--- DOKUMEN SUMBER ---
2.4  Organisasi pengelola zakat

Dalam negara modern, wacana pengelolaan zakat dan sadaqah merupakan wacana besar yang memerlukan pengelolaan oleh negara. Negara memberikan sebuah izin pada lembaga-lembaga khusus yang bertindak sebagai penyalur sumbangan finansial dari umat. Lembaga ini kemudian disebut sebagai OPZ atau Organisasi Pengelola Zakat. Pengelolaan zakat sendiri menurut Undang Undang No 38 tahun 1999 tentang Pengelolaan Zakat adalah “kegiatan perencanaan, pengorganisasian, pendistribusian, dan pendayagunaan zakat”. Walaupun sasaran utama adalah dana zakat, OPZ turut mengelola sadaqah dan infak sebagai bagian dari dana umat, dan ini dilakukan secara nirlaba. Dengan pengelolaan oleh OPZ, diharapkan zakat dan sadaqah tidak hanya memberikan hasil jangka pendek seperti pemenuhan kebutuhan hidup yang cenderung konsumtif, tetapi juga pemenuhan jangka panjang, seperti pemberdayaan ekonomi yang cenderung produktif.
Menurut Keputusan Menteri Agama No 373 tahun 2003, terdapat dua jenis OPZ yaitu Badan Amil Zakat (BAZ) dan Lembaga Amil Zakat (LAZ). Perbedaannya terletak pada unsur yang mendirikan dan anggotanya. BAZ didirikan oleh pemerintah, memiliki anggota dari unsur masyarakat dan pemerintah, dan menjadikan pengelolaan zakat sebagai tugasnya. LAZ didirikan oleh masyarakat dan pemerintah hanya berperan dalam pemberian izin dan pengawasan, sementara pengelolaan zakat merupakan sebuah kegiatan dari LAZ.
Pada gilirannya, persaingan terjadi antar OPZ yang masing-masing memiliki program tersendiri untuk pengelolaan zakat yang mereka terima. Pada dasarnya, program OPZ memiliki dua dimensi yaitu dimensi efek dan dimensi bentuk kegiatan. Dari segi efek, terdapat dua jenis sasaran yaitu sasaran konsumtif dan sasaran produktif, sementara dari segi bentuk kegiatan terdapat dua tipe yaitu tipe tradisional dan tipe kreatif. Karenanya, terdapat empat jenis pengelolaan zakat oleh OPZ: (1) konsumtif tradisional berupa santunan, (2) konsumtif kreatif, berupa beasiswa, bantuan kesehatan, bantuan dakwah, bantuan pendidikan, atau bantuan kemanusiaan, (3) produktif tradisional berupa pemberian barang-barang modal seperti ternak, mesin, atau alat, dan (4)  produktif kreatif berupa pemberian modal usaha disertai dengan pendampingan lewat perspektif pemberdayaan masyarakat.
--- MATERI DITAMPILKAN ---
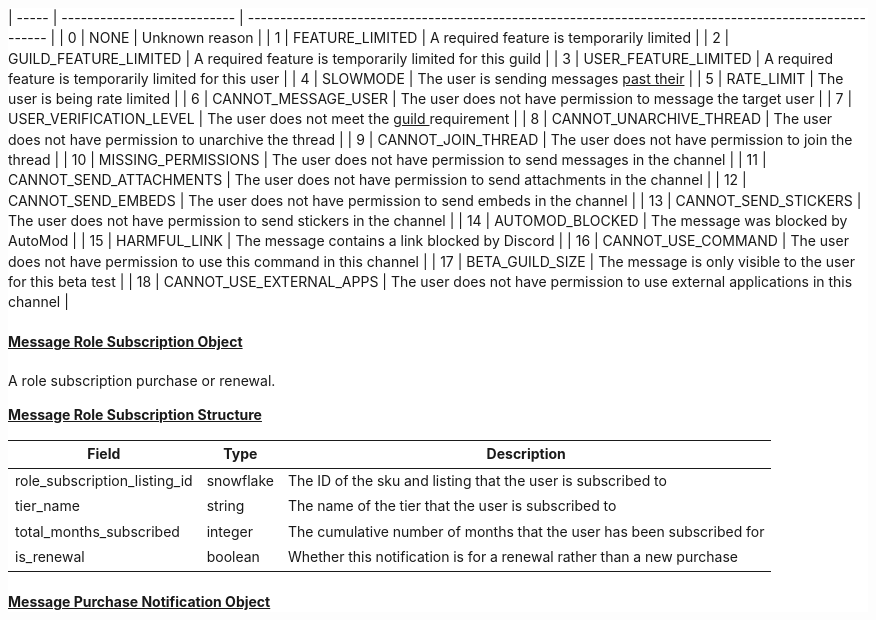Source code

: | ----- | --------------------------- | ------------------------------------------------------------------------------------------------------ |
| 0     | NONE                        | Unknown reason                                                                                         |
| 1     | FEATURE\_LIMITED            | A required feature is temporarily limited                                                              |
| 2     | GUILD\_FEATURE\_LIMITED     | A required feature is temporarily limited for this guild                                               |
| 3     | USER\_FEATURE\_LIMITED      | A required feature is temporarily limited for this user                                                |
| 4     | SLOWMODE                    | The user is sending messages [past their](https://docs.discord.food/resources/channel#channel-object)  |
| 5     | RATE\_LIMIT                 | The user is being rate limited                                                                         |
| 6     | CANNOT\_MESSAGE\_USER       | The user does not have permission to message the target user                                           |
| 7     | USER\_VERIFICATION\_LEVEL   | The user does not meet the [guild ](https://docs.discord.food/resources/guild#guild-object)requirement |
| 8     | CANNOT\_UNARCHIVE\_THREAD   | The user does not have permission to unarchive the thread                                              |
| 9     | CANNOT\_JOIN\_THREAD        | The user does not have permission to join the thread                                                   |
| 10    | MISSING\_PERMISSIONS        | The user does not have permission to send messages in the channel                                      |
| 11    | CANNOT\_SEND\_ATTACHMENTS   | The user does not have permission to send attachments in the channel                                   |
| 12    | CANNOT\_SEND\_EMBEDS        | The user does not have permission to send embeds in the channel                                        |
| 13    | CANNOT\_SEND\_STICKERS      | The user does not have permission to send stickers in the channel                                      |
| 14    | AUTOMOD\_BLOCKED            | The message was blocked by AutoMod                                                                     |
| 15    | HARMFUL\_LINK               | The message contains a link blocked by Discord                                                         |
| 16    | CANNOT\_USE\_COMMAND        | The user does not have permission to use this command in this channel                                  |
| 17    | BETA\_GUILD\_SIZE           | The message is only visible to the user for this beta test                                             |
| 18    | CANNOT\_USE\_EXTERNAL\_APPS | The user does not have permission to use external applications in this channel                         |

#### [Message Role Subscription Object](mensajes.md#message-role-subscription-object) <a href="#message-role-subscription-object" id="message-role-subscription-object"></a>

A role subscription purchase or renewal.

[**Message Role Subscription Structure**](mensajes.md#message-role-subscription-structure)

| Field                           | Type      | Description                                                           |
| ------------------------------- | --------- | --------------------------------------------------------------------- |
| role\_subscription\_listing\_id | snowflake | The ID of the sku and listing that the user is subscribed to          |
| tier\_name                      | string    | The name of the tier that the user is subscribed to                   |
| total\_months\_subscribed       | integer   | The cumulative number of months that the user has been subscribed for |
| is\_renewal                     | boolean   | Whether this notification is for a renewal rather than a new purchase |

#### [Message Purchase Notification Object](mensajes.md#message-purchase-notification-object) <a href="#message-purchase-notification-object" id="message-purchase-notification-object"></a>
---
--- MATERI DITAMPILKAN ---
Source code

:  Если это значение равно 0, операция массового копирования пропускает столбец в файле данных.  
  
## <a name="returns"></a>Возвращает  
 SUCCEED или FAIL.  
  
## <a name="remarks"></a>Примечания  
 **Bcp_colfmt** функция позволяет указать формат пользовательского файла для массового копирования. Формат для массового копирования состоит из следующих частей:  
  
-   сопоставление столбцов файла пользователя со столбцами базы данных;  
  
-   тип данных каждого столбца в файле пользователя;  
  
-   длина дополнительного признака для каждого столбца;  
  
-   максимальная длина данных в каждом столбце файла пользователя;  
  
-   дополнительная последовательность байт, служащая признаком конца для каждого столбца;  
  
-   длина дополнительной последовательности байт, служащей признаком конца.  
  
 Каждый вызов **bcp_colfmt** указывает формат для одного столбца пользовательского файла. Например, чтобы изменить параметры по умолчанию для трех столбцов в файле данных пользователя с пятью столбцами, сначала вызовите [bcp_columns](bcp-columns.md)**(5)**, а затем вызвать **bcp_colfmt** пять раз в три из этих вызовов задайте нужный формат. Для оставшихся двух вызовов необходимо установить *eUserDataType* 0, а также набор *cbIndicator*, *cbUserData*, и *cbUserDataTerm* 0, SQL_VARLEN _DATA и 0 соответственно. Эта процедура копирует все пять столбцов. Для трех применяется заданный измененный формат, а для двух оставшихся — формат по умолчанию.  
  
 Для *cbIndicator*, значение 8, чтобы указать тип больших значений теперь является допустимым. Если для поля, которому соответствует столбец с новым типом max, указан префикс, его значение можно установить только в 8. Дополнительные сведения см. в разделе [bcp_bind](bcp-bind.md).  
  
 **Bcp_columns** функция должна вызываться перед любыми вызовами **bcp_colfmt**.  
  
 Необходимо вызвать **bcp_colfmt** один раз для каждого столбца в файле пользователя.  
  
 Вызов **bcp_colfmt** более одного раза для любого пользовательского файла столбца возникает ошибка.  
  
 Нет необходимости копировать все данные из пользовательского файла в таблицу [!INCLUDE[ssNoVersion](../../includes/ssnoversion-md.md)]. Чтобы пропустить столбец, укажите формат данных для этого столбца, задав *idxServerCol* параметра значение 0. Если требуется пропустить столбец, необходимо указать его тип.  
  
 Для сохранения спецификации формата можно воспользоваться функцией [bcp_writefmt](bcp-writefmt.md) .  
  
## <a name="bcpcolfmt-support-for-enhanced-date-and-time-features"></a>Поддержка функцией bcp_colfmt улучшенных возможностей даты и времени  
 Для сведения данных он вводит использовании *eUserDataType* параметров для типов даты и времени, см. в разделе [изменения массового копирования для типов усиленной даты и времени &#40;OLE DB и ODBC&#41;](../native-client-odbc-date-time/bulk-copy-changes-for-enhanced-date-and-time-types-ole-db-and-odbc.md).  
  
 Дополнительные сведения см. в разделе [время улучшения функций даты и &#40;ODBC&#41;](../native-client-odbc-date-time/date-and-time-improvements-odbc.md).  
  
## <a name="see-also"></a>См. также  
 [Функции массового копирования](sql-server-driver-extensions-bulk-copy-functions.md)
---
--- MATERI DITAMPILKAN ---
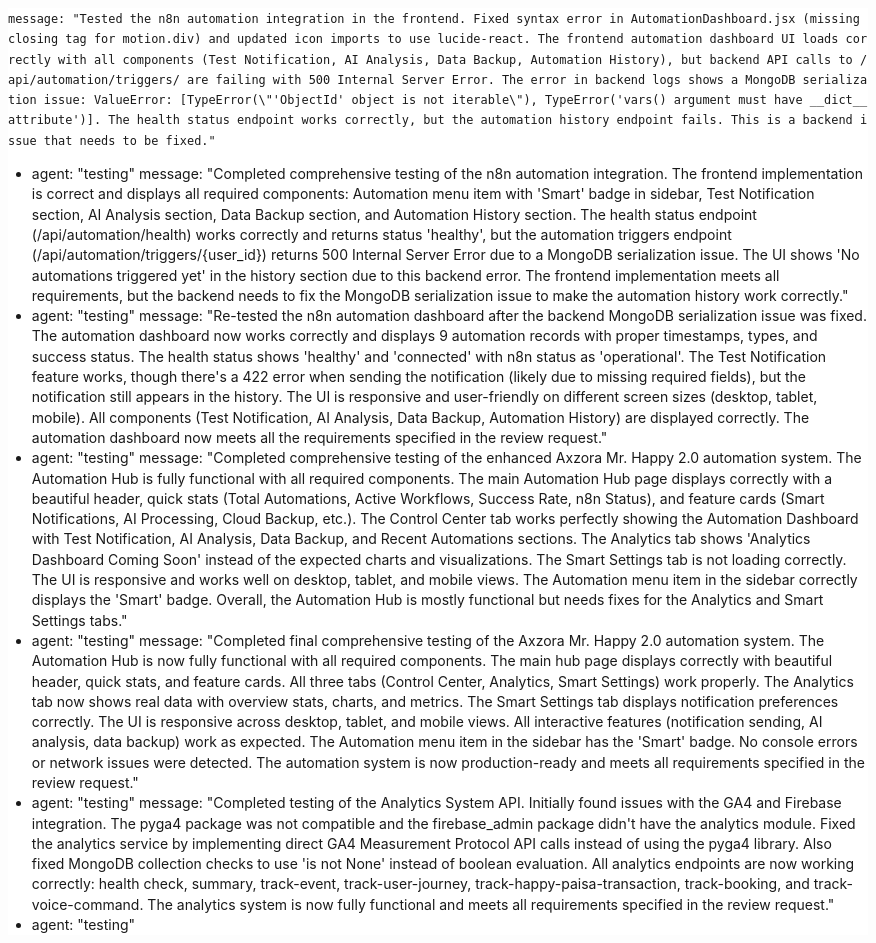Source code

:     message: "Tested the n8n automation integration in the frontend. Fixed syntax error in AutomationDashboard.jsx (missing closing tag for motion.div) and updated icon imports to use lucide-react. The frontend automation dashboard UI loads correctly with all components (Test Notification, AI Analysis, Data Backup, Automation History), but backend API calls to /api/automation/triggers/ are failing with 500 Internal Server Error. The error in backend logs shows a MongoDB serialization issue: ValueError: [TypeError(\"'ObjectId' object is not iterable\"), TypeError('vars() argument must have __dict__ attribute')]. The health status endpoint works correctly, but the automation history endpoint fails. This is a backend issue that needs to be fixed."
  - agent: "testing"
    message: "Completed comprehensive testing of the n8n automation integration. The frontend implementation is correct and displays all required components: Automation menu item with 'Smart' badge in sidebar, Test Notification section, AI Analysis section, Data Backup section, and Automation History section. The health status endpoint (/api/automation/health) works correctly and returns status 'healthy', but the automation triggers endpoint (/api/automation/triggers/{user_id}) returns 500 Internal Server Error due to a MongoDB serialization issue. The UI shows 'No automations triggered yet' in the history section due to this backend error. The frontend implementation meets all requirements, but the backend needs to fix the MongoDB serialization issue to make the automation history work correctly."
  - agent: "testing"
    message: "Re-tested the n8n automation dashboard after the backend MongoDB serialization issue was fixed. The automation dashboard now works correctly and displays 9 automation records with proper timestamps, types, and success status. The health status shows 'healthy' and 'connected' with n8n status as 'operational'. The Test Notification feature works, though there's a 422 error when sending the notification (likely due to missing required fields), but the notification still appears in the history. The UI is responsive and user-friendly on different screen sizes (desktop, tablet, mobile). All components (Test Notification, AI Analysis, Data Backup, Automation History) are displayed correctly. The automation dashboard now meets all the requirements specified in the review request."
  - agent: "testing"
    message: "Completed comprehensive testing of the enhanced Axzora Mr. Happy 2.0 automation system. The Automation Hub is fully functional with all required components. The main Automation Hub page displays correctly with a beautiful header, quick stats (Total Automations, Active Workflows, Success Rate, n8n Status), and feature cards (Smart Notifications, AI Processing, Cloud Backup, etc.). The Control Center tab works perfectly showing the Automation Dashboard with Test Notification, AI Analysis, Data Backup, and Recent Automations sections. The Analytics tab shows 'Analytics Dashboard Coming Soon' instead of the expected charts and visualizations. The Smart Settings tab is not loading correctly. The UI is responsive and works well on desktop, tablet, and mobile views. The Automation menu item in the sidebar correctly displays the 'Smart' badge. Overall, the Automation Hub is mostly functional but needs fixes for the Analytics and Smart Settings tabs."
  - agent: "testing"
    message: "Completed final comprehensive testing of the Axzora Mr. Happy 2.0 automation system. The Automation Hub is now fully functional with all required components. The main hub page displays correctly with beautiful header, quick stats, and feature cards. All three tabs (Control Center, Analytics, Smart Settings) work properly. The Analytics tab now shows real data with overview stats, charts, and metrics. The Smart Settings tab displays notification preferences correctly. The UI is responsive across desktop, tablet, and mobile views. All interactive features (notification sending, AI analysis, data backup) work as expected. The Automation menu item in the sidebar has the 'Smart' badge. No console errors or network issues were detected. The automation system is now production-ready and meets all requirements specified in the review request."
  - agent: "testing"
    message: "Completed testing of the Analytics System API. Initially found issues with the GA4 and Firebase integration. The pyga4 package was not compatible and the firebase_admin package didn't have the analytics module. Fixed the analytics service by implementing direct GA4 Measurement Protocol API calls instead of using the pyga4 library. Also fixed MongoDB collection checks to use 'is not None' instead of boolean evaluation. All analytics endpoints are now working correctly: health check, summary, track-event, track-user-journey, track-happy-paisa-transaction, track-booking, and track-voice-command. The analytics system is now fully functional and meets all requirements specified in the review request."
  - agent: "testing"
---
TUGAS KERJA 1: Tentukan apakah setiap pernyataan berikut sesuai dengan teks tentang organisasi pengelola zakat, lalu jawab ya atau tidak disertai kutipan kata-kata teks yang menentukan jawabannya: (a) BAZ didirikan oleh masyarakat; (b) OPZ mengelola sadaqah dan infak secara nirlaba; (c) pemberian ternak tergolong pengelolaan zakat produktif kreatif.
TUGAS KERJA 2: Teruskan teks tentang organisasi pengelola zakat, dimulai setelah kalimat terakhirnya.
Materi tersebut tidak diperlukan untuk mengerjakan tugas.

KOLOM JAWABAN 1:
(a) Tidak: "BAZ didirikan oleh pemerintah"
(b) Ya: "OPZ turut mengelola sadaqah dan infak sebagai bagian dari dana umat, dan ini dilakukan secara nirlaba"
(c) Tidak: "produktif tradisional berupa pemberian barang-barang modal seperti ternak, mesin, atau alat"

KOLOM JAWABAN 2:
Agama Islam telah memfasilitasi peran OPZ dalam ajarannya. Salah satu pihak yang berhak menerima zakat adalah amil yaitu orang yang mengelola zakat itu sendiri. Dalam level organisasi, ini berarti OPZ sendiri merupakan pihak yang berhak menerima sumbangan. Sumbangan ini kemudian digunakan untuk dana operasional serta untuk gaji amilin.
 Dalam persaingan program inilah, upaya promosi kemudian dijalankan. Masing-masing OPZ menggunakan dana operasional salah satunya untuk kegiatan promosi program ini. Karenanya, kita dapat melihat bahwa promosi pemasaran OPZ yang bersifat nirlaba juga merupakan subjek bagi ekonomi syariah dalam upaya pengembangannya sesuai ajaran Islam dan hasil penelitian mengenai perilaku manusia dalam hal ekonomi.

2.5  Landasan Teori

Model yang digunakan untuk menjadi landasan teori perilaku menyumbang umumnya adalah model teori perilaku terencana (Ajzen, 1991) yang memuat lima faktor: sikap, efikasi diri, norma subjektif, pengetahuan, dan perilaku sebelumnya, yang mempengaruhi niat dan akhirnya niat mempengaruhi perilaku (Jalalain et al, 2010). Hal ini wajar karena perilaku menyumbang adalah sebuah bentuk perilaku dan perilaku ini dapat rasional karena memerlukan pertimbangan finansial. Walau begitu, ia dapat pula tidak rasional, misalnya dengan masuknya faktor empati di dalamnya. Karenanya, penelitian ini lebih bertopang pada penelitian empiris ketimbang menggunakan satu teori tertentu untuk mengembangkan kerangka teori perilaku menyumbang.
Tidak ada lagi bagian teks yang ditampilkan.